##### LES DONNÉES #####

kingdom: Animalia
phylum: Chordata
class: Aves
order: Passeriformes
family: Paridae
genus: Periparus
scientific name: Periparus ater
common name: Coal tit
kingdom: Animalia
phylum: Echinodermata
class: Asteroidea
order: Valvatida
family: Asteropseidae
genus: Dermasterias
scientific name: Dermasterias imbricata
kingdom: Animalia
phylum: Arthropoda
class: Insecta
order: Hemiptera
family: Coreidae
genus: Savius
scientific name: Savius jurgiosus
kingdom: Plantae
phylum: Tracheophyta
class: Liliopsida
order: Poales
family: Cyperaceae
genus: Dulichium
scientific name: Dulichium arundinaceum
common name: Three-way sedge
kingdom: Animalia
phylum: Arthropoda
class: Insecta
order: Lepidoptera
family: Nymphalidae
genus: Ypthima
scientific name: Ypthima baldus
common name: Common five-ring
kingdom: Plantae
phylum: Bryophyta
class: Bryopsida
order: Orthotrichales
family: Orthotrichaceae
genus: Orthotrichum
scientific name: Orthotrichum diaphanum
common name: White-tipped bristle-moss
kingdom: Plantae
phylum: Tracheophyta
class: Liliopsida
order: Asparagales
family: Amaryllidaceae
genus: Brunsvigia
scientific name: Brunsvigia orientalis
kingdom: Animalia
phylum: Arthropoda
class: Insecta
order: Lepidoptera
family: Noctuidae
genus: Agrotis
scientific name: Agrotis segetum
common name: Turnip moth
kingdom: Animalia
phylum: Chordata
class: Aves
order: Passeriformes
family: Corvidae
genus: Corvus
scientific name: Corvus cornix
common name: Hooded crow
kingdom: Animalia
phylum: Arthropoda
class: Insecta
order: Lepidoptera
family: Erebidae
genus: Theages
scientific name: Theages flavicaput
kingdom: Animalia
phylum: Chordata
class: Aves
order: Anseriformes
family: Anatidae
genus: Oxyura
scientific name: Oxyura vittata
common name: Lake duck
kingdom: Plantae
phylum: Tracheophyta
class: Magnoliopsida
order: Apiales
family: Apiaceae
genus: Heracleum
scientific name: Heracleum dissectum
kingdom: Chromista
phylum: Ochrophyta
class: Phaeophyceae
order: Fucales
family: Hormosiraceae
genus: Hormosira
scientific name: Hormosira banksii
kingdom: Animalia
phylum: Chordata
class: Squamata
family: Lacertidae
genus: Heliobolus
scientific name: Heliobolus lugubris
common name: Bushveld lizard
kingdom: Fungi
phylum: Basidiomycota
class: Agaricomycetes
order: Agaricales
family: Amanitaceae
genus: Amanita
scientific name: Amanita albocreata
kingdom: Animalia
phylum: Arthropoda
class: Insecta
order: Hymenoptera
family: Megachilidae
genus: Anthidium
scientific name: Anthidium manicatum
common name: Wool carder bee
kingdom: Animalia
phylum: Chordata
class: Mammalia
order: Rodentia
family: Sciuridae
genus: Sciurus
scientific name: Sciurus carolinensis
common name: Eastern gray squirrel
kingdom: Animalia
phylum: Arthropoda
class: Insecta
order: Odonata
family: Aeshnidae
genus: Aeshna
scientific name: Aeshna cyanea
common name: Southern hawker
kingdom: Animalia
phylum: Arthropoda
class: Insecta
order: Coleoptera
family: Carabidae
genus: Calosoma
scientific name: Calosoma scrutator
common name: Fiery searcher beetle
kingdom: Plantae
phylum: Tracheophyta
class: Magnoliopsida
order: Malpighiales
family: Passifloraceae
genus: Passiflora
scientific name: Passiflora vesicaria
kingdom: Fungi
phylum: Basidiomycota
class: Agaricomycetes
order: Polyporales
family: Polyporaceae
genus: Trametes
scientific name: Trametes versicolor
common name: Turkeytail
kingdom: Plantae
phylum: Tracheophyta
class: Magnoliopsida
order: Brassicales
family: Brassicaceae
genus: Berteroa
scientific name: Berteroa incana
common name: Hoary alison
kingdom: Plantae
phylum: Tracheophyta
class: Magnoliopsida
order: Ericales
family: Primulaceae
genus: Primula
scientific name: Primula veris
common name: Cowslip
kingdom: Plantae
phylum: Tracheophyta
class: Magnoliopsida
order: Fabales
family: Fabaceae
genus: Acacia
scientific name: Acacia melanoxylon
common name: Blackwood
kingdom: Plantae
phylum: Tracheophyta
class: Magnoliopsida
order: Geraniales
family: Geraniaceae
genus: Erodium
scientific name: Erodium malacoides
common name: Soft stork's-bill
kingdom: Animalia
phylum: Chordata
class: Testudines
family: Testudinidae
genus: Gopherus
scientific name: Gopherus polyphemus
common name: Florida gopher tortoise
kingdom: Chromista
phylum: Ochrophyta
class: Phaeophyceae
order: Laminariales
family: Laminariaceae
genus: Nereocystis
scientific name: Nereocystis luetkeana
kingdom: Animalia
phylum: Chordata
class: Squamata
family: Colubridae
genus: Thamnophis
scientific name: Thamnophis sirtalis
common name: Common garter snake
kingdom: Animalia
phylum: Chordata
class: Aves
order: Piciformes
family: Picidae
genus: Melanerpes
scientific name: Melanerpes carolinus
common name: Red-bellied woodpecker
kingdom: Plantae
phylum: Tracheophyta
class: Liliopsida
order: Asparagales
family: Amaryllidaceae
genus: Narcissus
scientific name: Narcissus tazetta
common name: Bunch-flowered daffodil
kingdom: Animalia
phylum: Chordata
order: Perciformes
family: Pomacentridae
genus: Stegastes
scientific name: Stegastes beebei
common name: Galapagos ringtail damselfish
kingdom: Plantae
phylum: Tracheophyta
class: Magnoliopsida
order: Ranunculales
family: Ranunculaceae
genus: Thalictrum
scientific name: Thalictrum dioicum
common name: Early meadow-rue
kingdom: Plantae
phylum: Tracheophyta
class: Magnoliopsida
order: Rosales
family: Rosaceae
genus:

#####

→ DÉTAILS DE L'EXERCICE
Recopiez mot pour mot l'intégralité de la liste ci-dessus, ligne par ligne, sans rien modifier.

→ RÉPONSE ATTENDUE
kingdom: Animalia
phylum: Chordata
class: Aves
order: Passeriformes
family: Paridae
genus: Periparus
scientific name: Periparus ater
common name: Coal tit
kingdom: Animalia
phylum: Echinodermata
class: Asteroidea
order: Valvatida
family: Asteropseidae
genus: Dermasterias
scientific name: Dermasterias imbricata
kingdom: Animalia
phylum: Arthropoda
class: Insecta
order: Hemiptera
family: Coreidae
genus: Savius
scientific name: Savius jurgiosus
kingdom: Plantae
phylum: Tracheophyta
class: Liliopsida
order: Poales
family: Cyperaceae
genus: Dulichium
scientific name: Dulichium arundinaceum
common name: Three-way sedge
kingdom: Animalia
phylum: Arthropoda
class: Insecta
order: Lepidoptera
family: Nymphalidae
genus: Ypthima
scientific name: Ypthima baldus
common name: Common five-ring
kingdom: Plantae
phylum: Bryophyta
class: Bryopsida
order: Orthotrichales
family: Orthotrichaceae
genus: Orthotrichum
scientific name: Orthotrichum diaphanum
common name: White-tipped bristle-moss
kingdom: Plantae
phylum: Tracheophyta
class: Liliopsida
order: Asparagales
family: Amaryllidaceae
genus: Brunsvigia
scientific name: Brunsvigia orientalis
kingdom: Animalia
phylum: Arthropoda
class: Insecta
order: Lepidoptera
family: Noctuidae
genus: Agrotis
scientific name: Agrotis segetum
common name: Turnip moth
kingdom: Animalia
phylum: Chordata
class: Aves
order: Passeriformes
family: Corvidae
genus: Corvus
scientific name: Corvus cornix
common name: Hooded crow
kingdom: Animalia
phylum: Arthropoda
class: Insecta
order: Lepidoptera
family: Erebidae
genus: Theages
scientific name: Theages flavicaput
kingdom: Animalia
phylum: Chordata
class: Aves
order: Anseriformes
family: Anatidae
genus: Oxyura
scientific name: Oxyura vittata
common name: Lake duck
kingdom: Plantae
phylum: Tracheophyta
class: Magnoliopsida
order: Apiales
family: Apiaceae
genus: Heracleum
scientific name: Heracleum dissectum
kingdom: Chromista
phylum: Ochrophyta
class: Phaeophyceae
order: Fucales
family: Hormosiraceae
genus: Hormosira
scientific name: Hormosira banksii
kingdom: Animalia
phylum: Chordata
class: Squamata
family: Lacertidae
genus: Heliobolus
scientific name: Heliobolus lugubris
common name: Bushveld lizard
kingdom: Fungi
phylum: Basidiomycota
class: Agaricomycetes
order: Agaricales
family: Amanitaceae
genus: Amanita
scientific name: Amanita albocreata
kingdom: Animalia
phylum: Arthropoda
class: Insecta
order: Hymenoptera
family: Megachilidae
genus: Anthidium
scientific name: Anthidium manicatum
common name: Wool carder bee
kingdom: Animalia
phylum: Chordata
class: Mammalia
order: Rodentia
family: Sciuridae
genus: Sciurus
scientific name: Sciurus carolinensis
common name: Eastern gray squirrel
kingdom: Animalia
phylum: Arthropoda
class: Insecta
order: Odonata
family: Aeshnidae
genus: Aeshna
scientific name: Aeshna cyanea
common name: Southern hawker
kingdom: Animalia
phylum: Arthropoda
class: Insecta
order: Coleoptera
family: Carabidae
genus: Calosoma
scientific name: Calosoma scrutator
common name: Fiery searcher beetle
kingdom: Plantae
phylum: Tracheophyta
class: Magnoliopsida
order: Malpighiales
family: Passifloraceae
genus: Passiflora
scientific name: Passiflora vesicaria
kingdom: Fungi
phylum: Basidiomycota
class: Agaricomycetes
order: Polyporales
family: Polyporaceae
genus: Trametes
scientific name: Trametes versicolor
common name: Turkeytail
kingdom: Plantae
phylum: Tracheophyta
class: Magnoliopsida
order: Brassicales
family: Brassicaceae
genus: Berteroa
scientific name: Berteroa incana
common name: Hoary alison
kingdom: Plantae
phylum: Tracheophyta
class: Magnoliopsida
order: Ericales
family: Primulaceae
genus: Primula
scientific name: Primula veris
common name: Cowslip
kingdom: Plantae
phylum: Tracheophyta
class: Magnoliopsida
order: Fabales
family: Fabaceae
genus: Acacia
scientific name: Acacia melanoxylon
common name: Blackwood
kingdom: Plantae
phylum: Tracheophyta
class: Magnoliopsida
order: Geraniales
family: Geraniaceae
genus: Erodium
scientific name: Erodium malacoides
common name: Soft stork's-bill
kingdom: Animalia
phylum: Chordata
class: Testudines
family: Testudinidae
genus: Gopherus
scientific name: Gopherus polyphemus
common name: Florida gopher tortoise
kingdom: Chromista
phylum: Ochrophyta
class: Phaeophyceae
order: Laminariales
family: Laminariaceae
genus: Nereocystis
scientific name: Nereocystis luetkeana
kingdom: Animalia
phylum: Chordata
class: Squamata
family: Colubridae
genus: Thamnophis
scientific name: Thamnophis sirtalis
common name: Common garter snake
kingdom: Animalia
phylum: Chordata
class: Aves
order: Piciformes
family: Picidae
genus: Melanerpes
scientific name: Melanerpes carolinus
common name: Red-bellied woodpecker
kingdom: Plantae
phylum: Tracheophyta
class: Liliopsida
order: Asparagales
family: Amaryllidaceae
genus: Narcissus
scientific name: Narcissus tazetta
common name: Bunch-flowered daffodil
kingdom: Animalia
phylum: Chordata
order: Perciformes
family: Pomacentridae
genus: Stegastes
scientific name: Stegastes beebei
common name: Galapagos ringtail damselfish
kingdom: Plantae
phylum: Tracheophyta
class: Magnoliopsida
order: Ranunculales
family: Ranunculaceae
genus: Thalictrum
scientific name: Thalictrum dioicum
common name: Early meadow-rue
kingdom: Plantae
phylum: Tracheophyta
class: Magnoliopsida
order: Rosales
family: Rosaceae
genus:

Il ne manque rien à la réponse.